BRIEF: Below are some entries; state how many of their lines contain the word "down", with nothing else in the reply.

SUPPLIED INFORMATION:
::::::

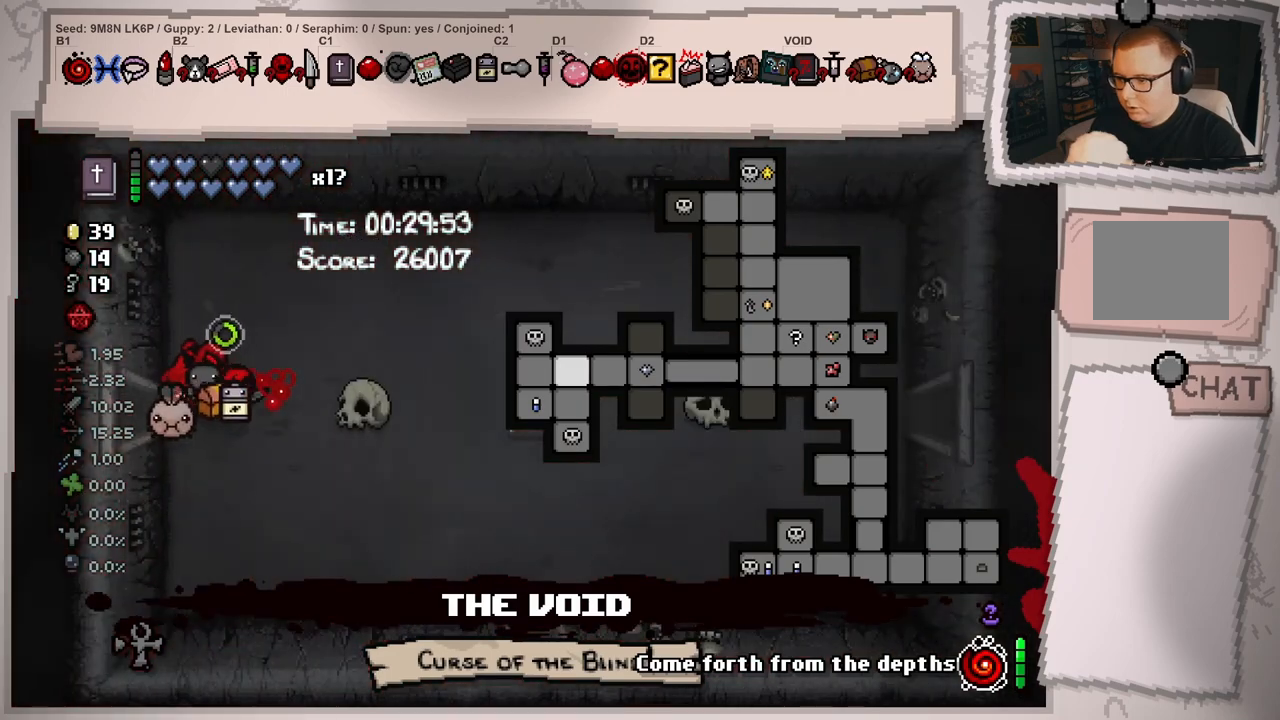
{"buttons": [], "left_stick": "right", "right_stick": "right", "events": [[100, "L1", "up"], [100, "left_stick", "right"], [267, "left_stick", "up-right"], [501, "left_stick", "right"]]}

::::::

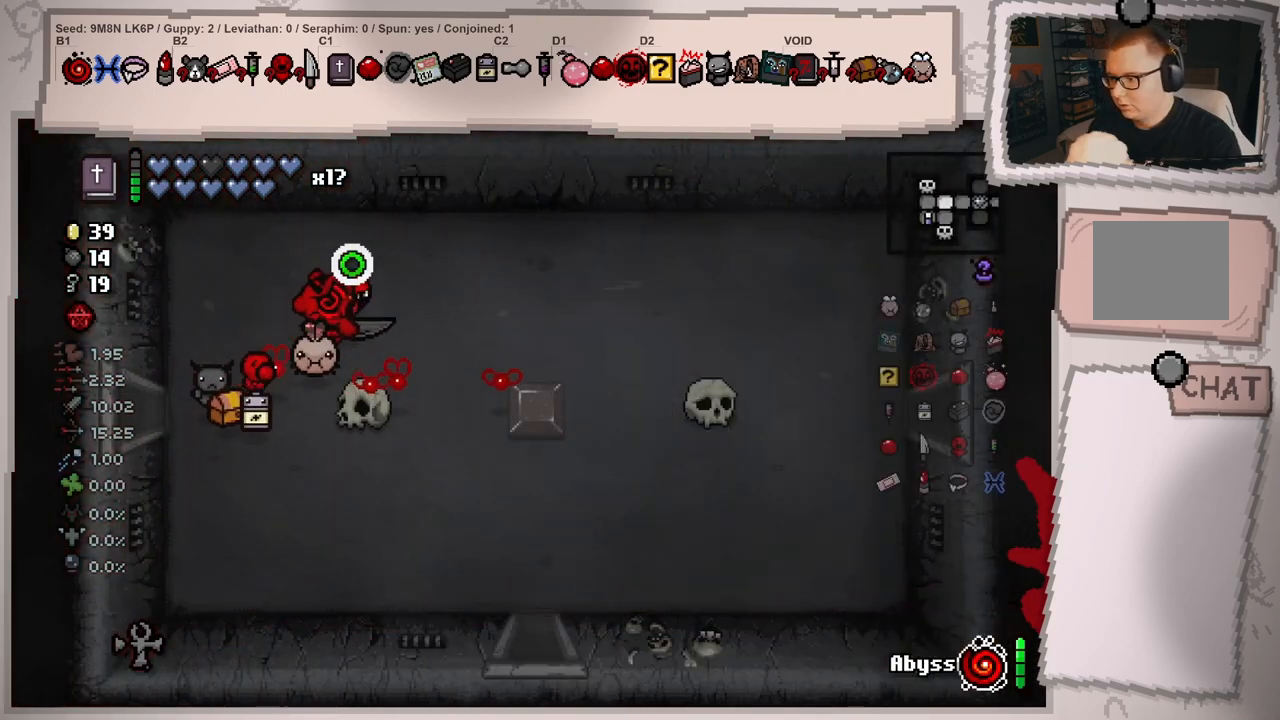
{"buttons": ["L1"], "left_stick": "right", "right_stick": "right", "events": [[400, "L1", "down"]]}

::::::

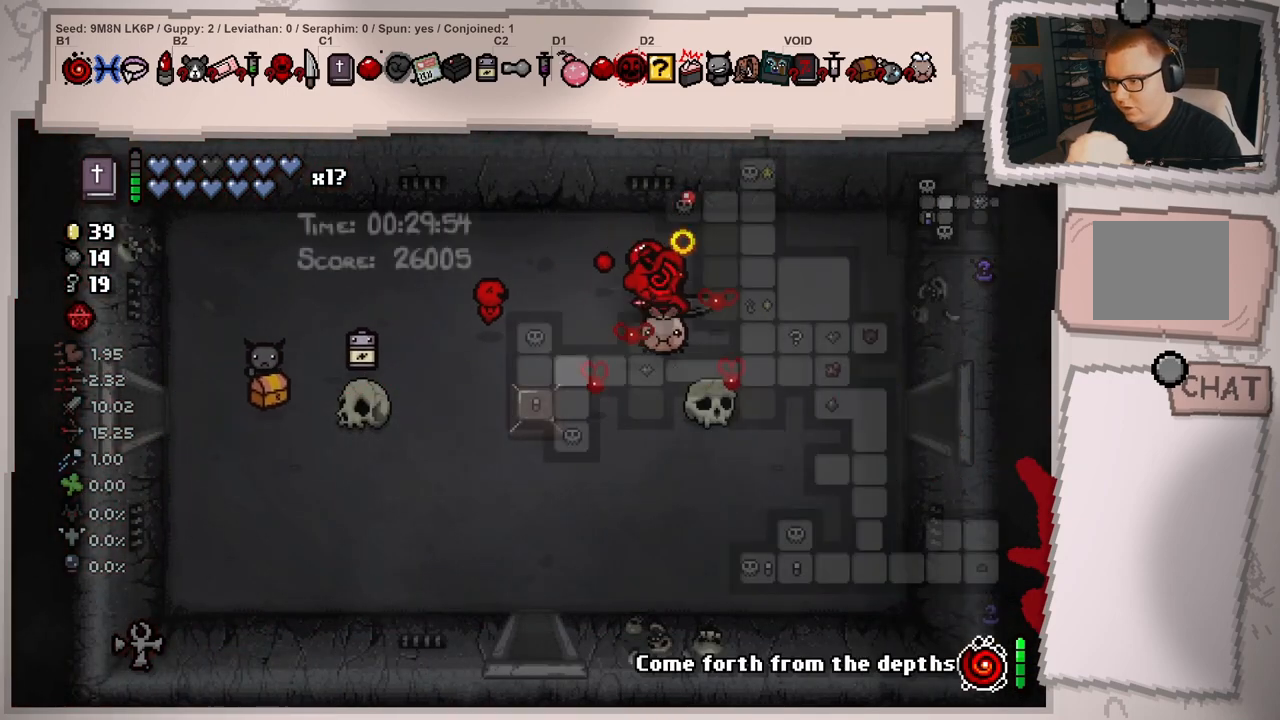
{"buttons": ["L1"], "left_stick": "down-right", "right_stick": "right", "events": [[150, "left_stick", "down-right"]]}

::::::

TASK ANSWER: 2